Decided on September 20, 2018
Sweeny, J.P., Webber, Kern, Oing, JJ.
7048 651258/12

[*1]Syncora Guarantee Inc., Plaintiff-Respondent,

v

Macquarie Securities (USA) Inc., Defendant-Appellant, Alinda Capital Partners LLC, et al., Defendants.



Gibson, Dunn & Crutcher LLP, New York (Christopher M. Joralemon of counsel), for appellant.

Quinn Emanuel Urquhart & Sullivan, LLP, New York (Maaren A. Shah of counsel), for respondent.



Order, Supreme Court, New York County (Anil C. Singh, J.), entered on or about February 14, 2017, which denied the motion of defendant Macquarie Securities (USA), Inc. to dismiss the complaint except to the extent of striking plaintiff's demands to recover rescissory and punitive damages, unanimously affirmed, without costs.
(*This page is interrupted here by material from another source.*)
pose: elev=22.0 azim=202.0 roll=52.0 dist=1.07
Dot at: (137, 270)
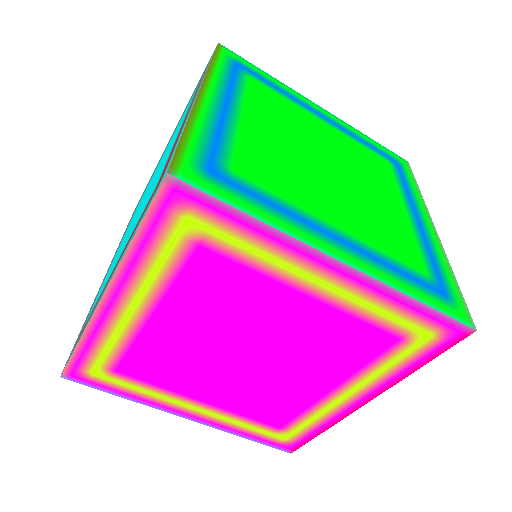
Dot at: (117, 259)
Plaintiff Syncora Guarantee Inc. issued unconditional and irrevocable financial guaranty insurance policies, guaranteeing the payment of principal and interest on $500 million in bonds, which are backed by income from certain toll bridges and a toll tunnel. Syncora asserts causes of action for fraud and negligent representation against Macquarie, which acted as a financial advisory services provider in connection with the transaction. Syncora alleges that Macquarie knowingly overstated the income forecasts from the toll properties with the intention of inducing it to guarantee the payments under the bonds. It is undisputed that Syncora continued to receive premiums from the insureds under the policies after learning of the alleged fraud and misrepresentations.

Insurance Law § 3015(b)(1) is not applicable because Syncora does not seek to defeat recovery by the insureds and does not seek rescission of the insurance policies, which it could not do because the policies are unconditional and irrevocable (see Ambac Assur. Corp. v Countrywide Home Loans, Inc., __ NY__, 2018 NY Slip Op 04686, *3 [2018]).

Syncora sufficiently alleges facts from which it can be inferred that it sustained damages arising from the alleged fraud (see Deerfield Communications Corp. v Chesebrough-Ponds, Inc., 68 NY2d 954, 956 [1986]). Any factual questions as to whether the damages it seeks to recover are identical to rescissory damages may not be resolved on this motion to dismiss (see Ambac Assur. Corp., 2018 NY Slip Op 04686, *3).

United States Life Ins. Co. in the City of N.Y. v Blumenfeld (92 AD3d 487 [1st Dept 2012], and 113 AD3d 530 [1st Dept 2014]) do not require dismissal of Syncora's fraud and negligent misrepresentation claims. There, the insurer sought a declaratory judgment rescinding a life insurance policy on the ground that the insured had made misrepresentations in its application for coverage. The complaint provided no basis for inferring that the insurer had sustained any compensable damages, apart from its rescission claim. Here, in contrast, Syncora [*2]alleges it has sustained hundreds of millions of dollars in damages as a result of Macquarie's fraudulent misrepresentations, which induced Syncora to issue the irrevocable policies to third parties.

THIS CONSTITUTES THE DECISION AND ORDER

OF THE SUPREME COURT, APPELLATE DIVISION, FIRST DEPARTMENT.